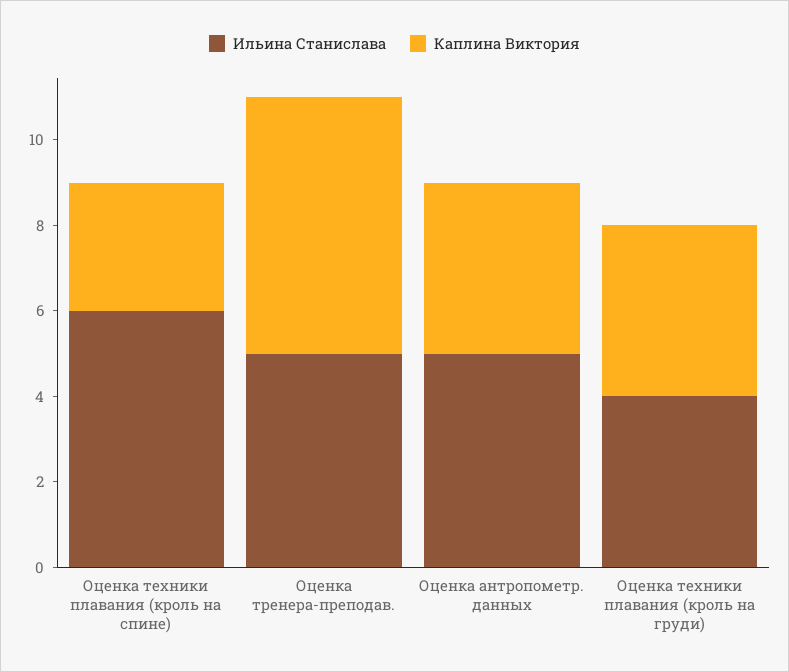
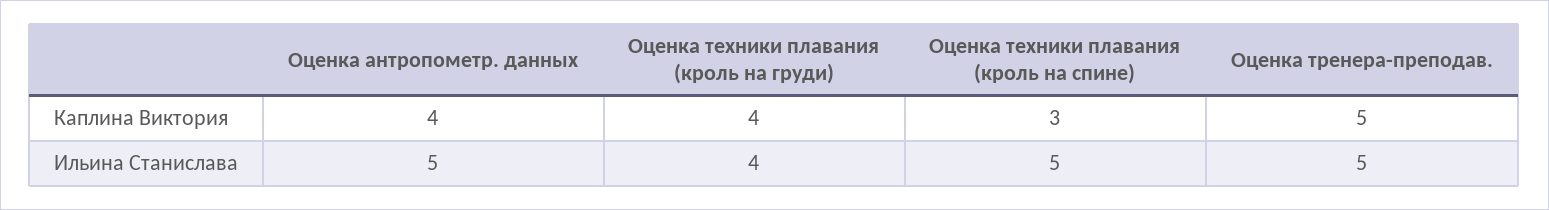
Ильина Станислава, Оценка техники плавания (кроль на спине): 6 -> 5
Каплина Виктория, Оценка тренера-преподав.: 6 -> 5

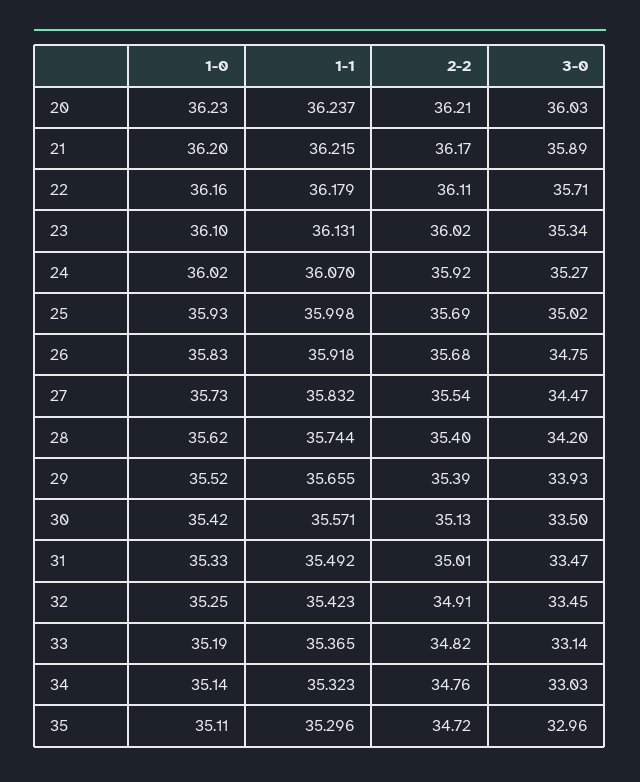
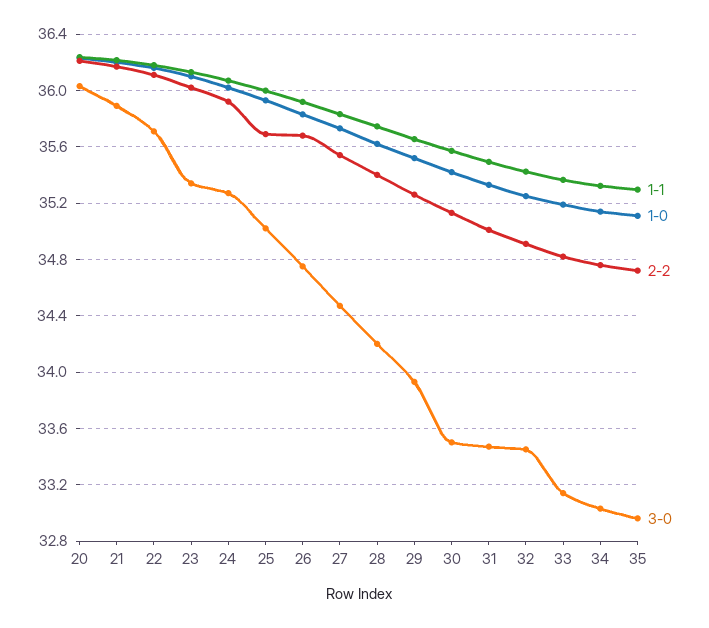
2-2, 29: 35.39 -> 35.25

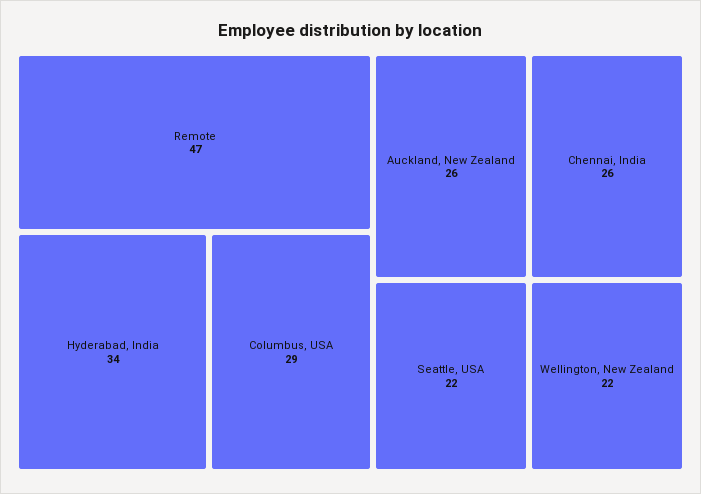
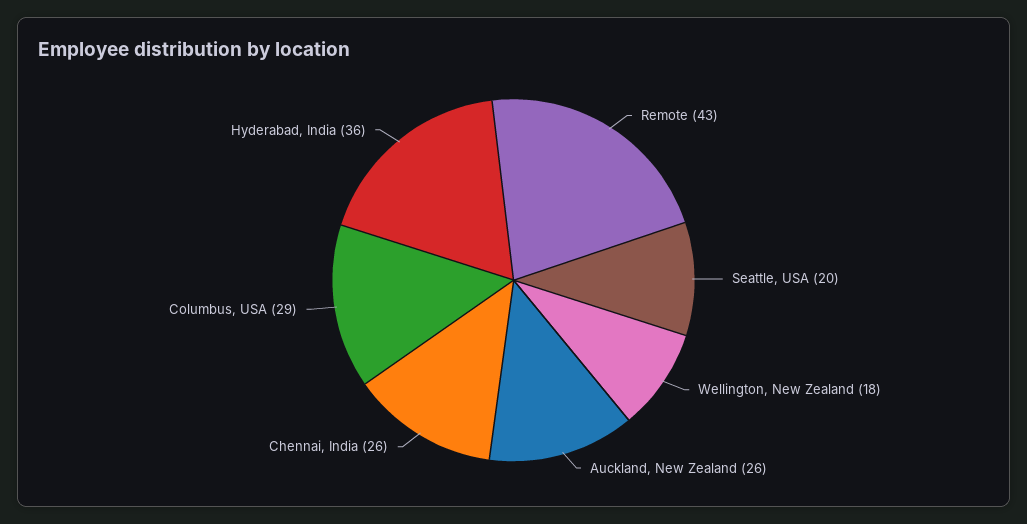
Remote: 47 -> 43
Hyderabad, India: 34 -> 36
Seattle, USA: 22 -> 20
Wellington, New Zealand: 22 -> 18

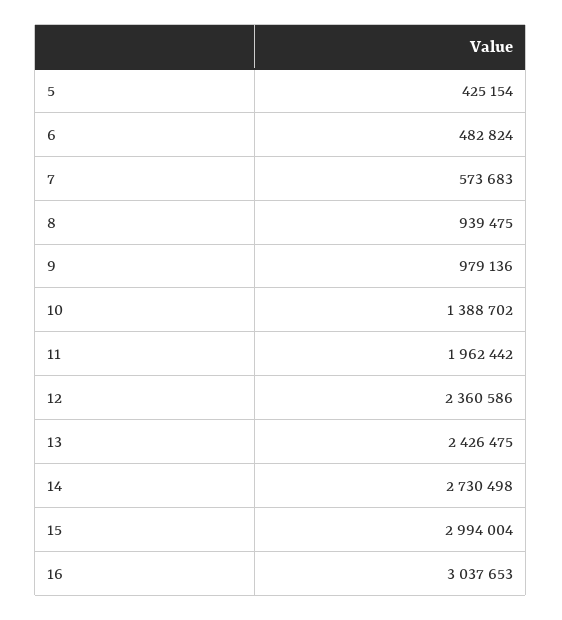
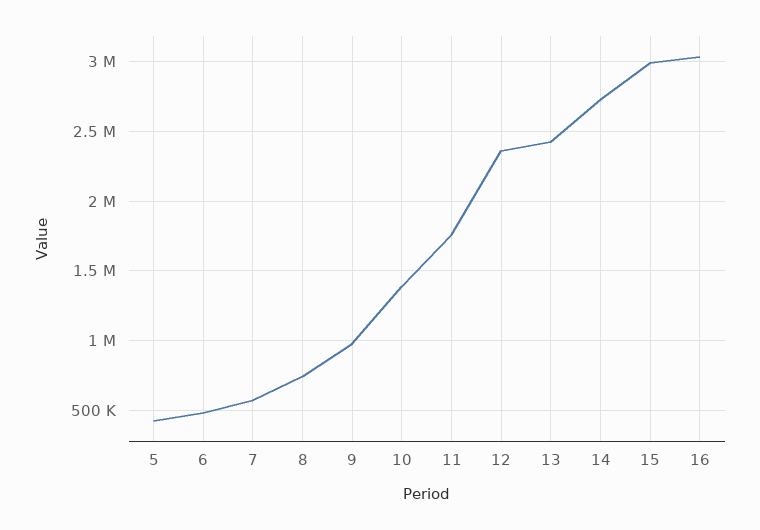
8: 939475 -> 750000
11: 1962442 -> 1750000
************
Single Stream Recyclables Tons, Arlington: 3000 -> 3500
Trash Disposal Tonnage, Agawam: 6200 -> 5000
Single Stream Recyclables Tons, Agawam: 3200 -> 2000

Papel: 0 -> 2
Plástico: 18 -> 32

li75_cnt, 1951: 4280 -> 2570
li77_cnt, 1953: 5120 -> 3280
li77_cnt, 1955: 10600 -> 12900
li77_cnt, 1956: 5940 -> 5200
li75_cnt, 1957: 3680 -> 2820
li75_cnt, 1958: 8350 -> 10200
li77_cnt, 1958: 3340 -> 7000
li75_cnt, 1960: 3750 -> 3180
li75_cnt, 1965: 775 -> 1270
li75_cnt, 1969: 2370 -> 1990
************
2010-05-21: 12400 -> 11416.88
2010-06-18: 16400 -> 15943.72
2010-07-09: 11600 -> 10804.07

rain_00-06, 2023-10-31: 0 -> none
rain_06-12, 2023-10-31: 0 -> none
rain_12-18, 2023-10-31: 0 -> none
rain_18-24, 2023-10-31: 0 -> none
************
> [Goal of the exercise] Wherever "Agawam" turns up in the records, copy the whole line.

> [Problem solution]
Trash Disposal Tonnage, Agawam: 6200 -> 5000
Single Stream Recyclables Tons, Agawam: 3200 -> 2000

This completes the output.